As always, a book by E. O. Wilson is a pleasant experience because he has a deep kindly wisdom of his subjects based upon a lifetime of being in the center of his scientifically inclined intellectual world. The goal of his creative instinct is to “translate the previously unperceived into the limited audiovisual world of human consciousness. … the advance will come with understanding the evolutionary forge in which culture was shaped, slowly and often painfully, from animal instinct.” … “The study of religion is an essential part of the humanities. It should nonetheless be studied as an element of human nature, and the evolution thereof, and not, in the manner of Christian bible colleges and Islamic madrassas, a manual for the promotion of a faith defined by a particular creation story.” (p. 194-95) This way of approaching religion is similar to 1st Presbyterian Bishop John Shelby Spong‘s approach which I discussed in several posts. Both of these scholars have had a life-long pursuit of truth from very different perspectives but have come close to a common worldview.

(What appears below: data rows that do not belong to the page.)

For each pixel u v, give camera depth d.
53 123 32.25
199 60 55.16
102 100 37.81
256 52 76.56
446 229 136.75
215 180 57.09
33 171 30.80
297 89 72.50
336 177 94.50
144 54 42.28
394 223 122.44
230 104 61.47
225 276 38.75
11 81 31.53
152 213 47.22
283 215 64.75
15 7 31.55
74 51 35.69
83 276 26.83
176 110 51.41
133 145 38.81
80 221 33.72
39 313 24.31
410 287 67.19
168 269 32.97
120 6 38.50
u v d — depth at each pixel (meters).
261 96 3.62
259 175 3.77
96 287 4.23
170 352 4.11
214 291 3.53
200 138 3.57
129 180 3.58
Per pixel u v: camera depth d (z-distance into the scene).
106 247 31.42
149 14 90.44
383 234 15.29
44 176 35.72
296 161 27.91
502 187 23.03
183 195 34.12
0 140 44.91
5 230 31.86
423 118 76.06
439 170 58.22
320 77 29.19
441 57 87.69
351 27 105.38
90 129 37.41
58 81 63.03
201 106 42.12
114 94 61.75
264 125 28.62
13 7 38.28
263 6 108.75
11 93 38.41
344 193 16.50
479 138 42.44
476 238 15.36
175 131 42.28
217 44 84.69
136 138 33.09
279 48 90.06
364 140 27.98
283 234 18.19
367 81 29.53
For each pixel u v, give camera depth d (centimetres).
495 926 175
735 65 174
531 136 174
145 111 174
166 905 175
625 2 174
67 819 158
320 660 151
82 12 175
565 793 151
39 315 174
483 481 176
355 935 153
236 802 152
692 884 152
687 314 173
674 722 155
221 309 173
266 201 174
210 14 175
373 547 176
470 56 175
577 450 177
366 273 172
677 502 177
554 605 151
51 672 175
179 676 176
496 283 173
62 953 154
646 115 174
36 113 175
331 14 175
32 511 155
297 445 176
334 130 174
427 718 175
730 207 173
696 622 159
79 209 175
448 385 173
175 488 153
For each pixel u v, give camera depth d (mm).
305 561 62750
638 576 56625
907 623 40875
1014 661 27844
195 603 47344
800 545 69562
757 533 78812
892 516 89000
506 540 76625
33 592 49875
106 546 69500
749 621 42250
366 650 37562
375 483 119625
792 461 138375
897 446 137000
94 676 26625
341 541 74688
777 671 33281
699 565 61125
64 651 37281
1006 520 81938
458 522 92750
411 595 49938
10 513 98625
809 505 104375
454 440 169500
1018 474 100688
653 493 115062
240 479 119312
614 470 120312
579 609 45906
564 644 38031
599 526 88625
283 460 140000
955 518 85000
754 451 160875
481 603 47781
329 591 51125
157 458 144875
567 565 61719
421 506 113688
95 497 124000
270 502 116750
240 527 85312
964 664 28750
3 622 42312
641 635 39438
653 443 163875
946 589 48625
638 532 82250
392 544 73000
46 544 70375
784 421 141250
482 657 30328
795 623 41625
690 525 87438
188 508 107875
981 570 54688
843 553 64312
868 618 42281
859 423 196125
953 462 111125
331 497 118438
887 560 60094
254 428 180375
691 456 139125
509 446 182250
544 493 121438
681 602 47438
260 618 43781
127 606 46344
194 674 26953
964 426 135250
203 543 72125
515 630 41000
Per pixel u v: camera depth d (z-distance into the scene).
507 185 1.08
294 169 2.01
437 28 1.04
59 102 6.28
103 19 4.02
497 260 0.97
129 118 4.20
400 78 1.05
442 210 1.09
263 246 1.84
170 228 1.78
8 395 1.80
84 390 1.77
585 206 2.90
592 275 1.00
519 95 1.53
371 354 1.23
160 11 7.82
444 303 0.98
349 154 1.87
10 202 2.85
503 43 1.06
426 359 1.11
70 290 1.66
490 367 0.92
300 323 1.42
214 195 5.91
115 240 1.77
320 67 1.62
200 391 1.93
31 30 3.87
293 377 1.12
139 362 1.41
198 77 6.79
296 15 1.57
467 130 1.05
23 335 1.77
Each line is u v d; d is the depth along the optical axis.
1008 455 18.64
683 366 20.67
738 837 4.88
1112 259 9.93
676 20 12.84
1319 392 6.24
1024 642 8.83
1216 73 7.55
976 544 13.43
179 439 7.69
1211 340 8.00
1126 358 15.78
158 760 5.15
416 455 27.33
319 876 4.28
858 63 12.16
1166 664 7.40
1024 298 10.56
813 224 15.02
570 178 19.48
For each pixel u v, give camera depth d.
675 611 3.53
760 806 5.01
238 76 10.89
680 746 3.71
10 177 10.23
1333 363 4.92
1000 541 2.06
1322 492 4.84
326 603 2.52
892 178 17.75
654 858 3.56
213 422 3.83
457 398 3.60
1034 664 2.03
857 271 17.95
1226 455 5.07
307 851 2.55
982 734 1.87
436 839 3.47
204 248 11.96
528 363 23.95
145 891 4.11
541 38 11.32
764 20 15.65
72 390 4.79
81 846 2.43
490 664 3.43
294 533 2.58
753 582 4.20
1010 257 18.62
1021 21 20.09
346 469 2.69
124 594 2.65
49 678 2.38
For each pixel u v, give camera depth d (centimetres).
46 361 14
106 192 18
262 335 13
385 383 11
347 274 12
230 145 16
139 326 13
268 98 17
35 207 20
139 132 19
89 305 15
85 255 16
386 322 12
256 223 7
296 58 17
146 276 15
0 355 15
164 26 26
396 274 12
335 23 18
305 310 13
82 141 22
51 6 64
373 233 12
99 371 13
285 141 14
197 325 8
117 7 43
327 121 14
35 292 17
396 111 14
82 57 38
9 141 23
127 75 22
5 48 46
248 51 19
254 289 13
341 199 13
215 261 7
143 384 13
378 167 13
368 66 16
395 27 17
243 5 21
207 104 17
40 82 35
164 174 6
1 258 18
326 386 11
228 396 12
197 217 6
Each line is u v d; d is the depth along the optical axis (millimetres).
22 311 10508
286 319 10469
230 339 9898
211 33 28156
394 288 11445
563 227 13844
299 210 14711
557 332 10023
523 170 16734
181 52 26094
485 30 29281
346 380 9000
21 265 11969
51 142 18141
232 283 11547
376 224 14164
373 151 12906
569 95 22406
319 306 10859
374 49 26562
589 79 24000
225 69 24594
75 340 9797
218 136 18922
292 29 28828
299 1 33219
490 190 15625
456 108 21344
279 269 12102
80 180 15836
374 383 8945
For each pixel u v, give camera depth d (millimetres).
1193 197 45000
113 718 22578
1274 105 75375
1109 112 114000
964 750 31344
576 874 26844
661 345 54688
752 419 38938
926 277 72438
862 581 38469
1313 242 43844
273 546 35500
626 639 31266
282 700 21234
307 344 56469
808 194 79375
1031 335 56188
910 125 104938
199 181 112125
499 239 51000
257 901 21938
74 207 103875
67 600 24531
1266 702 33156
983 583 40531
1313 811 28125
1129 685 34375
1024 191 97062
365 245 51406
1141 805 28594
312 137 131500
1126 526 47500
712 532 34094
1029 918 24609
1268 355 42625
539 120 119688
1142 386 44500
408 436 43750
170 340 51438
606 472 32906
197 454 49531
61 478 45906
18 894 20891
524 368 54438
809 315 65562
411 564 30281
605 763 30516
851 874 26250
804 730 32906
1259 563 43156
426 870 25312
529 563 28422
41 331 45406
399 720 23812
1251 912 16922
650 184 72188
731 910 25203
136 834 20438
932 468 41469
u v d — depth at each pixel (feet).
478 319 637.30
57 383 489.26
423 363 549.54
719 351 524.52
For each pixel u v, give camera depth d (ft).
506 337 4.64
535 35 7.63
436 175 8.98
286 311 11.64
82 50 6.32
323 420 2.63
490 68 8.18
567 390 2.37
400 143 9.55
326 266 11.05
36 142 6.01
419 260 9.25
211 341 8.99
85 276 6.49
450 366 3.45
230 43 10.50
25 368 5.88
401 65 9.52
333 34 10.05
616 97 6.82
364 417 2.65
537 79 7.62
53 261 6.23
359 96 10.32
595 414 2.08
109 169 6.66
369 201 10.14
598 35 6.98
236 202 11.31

In Wilson’s concluding pages, he writes, “The real limitation of present-day philosophy is not clashes of authorial logic but incoherence, due chiefly to inattention to science. This is curious, since we are in what can reasonably be called the Age of Science, and science is positioned to combine with the humanities to rekindle the spirit of the earlier Enlightenments. I believe that the two, meeting in common inquiry, can at last solve the great questions of philosophy. … At the base, we need to explore ever more deeply the meaning of humanity, why we exist as opposed to having never existed. And further, why nothing even remotely like us existed on Earth before. The grail to be sought is the nature of consciousness, and how it originated. Equally fundamental is the origin and proliferation of life as a whole.” (p. 196-97) These two longish quotes illustrate the coming together of Bishop Spong and Harvard Professor Wilson.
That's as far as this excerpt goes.